STOPWORDS = set(stopwords.words('english'))

# ========================
# 1. Download dataset Steam
# ========================
path = kagglehub.dataset_download("trolukovich/steam-games-complete-dataset")
csv_file = "steam_games.csv"
csv_path = os.path.join(path, csv_file)
df = pd.read_csv(csv_path)
df = df.dropna(subset=['desc_snippet','genre'])
games = df[['name','genre','desc_snippet']].head(40000)
games.rename(columns={'desc_snippet':'about_the_game'}, inplace=True)

# ========================
# 2. Preprocessing teks
# ========================
def preprocess(text):
    text = str(text).lower()
    text = re.sub(r'[^a-z0-9\s]', ' ', text)
    tokens = [w for w in text.split() if w not in STOPWORDS]
    return ' '.join(tokens)

games['clean_text'] = games['about_the_game'].apply(preprocess)

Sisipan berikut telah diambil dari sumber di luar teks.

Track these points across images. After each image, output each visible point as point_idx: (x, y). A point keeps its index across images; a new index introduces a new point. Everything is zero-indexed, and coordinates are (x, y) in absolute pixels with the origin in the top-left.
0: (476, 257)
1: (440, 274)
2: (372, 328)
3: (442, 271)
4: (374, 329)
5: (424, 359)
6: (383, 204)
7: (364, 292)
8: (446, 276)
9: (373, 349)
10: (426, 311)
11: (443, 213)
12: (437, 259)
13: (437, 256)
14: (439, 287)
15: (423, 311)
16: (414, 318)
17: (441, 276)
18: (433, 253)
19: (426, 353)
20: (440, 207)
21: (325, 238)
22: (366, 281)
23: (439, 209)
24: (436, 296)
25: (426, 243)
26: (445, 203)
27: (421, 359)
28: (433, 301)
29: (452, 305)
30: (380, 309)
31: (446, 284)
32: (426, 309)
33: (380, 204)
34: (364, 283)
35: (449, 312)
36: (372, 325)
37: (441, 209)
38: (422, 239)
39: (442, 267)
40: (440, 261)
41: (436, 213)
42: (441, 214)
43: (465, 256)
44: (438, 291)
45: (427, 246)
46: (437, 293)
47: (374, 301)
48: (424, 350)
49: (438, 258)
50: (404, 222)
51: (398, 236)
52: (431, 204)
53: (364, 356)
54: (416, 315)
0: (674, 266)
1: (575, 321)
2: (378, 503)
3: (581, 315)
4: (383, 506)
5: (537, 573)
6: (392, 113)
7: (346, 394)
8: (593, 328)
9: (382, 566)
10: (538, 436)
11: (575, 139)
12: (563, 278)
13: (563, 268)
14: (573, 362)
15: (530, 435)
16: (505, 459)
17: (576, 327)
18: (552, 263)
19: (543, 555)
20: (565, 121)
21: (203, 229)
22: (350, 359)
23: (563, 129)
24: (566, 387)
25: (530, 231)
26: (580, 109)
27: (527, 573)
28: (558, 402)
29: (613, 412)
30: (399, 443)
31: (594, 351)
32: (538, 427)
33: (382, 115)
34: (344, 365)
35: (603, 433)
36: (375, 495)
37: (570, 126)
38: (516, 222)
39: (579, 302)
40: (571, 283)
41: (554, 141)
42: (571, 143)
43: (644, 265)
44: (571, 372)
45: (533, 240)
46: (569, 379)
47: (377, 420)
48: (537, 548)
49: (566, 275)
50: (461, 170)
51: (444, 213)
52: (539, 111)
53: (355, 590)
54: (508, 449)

# ========================
# 3. TF-IDF + Cosine Similarity untuk rekomendasi
# ========================
vectorizer = TfidfVectorizer(max_features=10000, ngram_range=(1,2))
tfidf_matrix = vectorizer.fit_transform(games['clean_text'])

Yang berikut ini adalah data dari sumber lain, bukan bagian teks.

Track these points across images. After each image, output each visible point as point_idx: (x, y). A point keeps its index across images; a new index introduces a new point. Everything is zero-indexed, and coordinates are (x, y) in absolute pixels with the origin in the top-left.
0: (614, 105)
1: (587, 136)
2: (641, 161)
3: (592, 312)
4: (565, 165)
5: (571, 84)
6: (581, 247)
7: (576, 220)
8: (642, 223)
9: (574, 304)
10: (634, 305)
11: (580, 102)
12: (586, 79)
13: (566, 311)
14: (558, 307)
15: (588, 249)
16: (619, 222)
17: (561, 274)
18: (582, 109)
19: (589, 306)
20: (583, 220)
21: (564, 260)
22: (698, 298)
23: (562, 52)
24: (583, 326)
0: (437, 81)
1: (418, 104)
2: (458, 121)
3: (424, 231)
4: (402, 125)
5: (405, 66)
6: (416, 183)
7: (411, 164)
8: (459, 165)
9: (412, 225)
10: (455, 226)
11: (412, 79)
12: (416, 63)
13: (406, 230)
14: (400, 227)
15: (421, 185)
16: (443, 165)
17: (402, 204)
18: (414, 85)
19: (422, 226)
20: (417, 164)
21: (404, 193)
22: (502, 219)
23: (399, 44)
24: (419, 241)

def recommend(query, topk=5):
    query_clean = preprocess(query)
    q_vec = vectorizer.transform([query_clean])
    sims = cosine_similarity(q_vec, tfidf_matrix)[0]
    top_idx = sims.argsort()[::-1][:topk]
    return [(games.iloc[i]['name'], sims[i]) for i in top_idx]

# ========================
# 4. Contoh penggunaan
# ========================
query = "genshin impact"
print("\n=== Rekomendasi Game Mirip Query ===")
for name, score in recommend(query):
    print(f"{name} (score: {score:.4f})")


[nltk_data] Downloading package stopwords to /root/nltk_data...
[nltk_data]   Package stopwords is already up-to-date!


Using Colab cache for faster access to the 'steam-games-complete-dataset' dataset.

=== Rekomendasi Game Mirip Query ===
Stellar Impact Bundle (score: 0.5441)
Stellar Impact (score: 0.3596)
The Fruitless Flower 雾雨中的徒花 (score: 0.3504)
Iron Impact (score: 0.3477)
Dodgeball Simulator VR (score: 0.3352)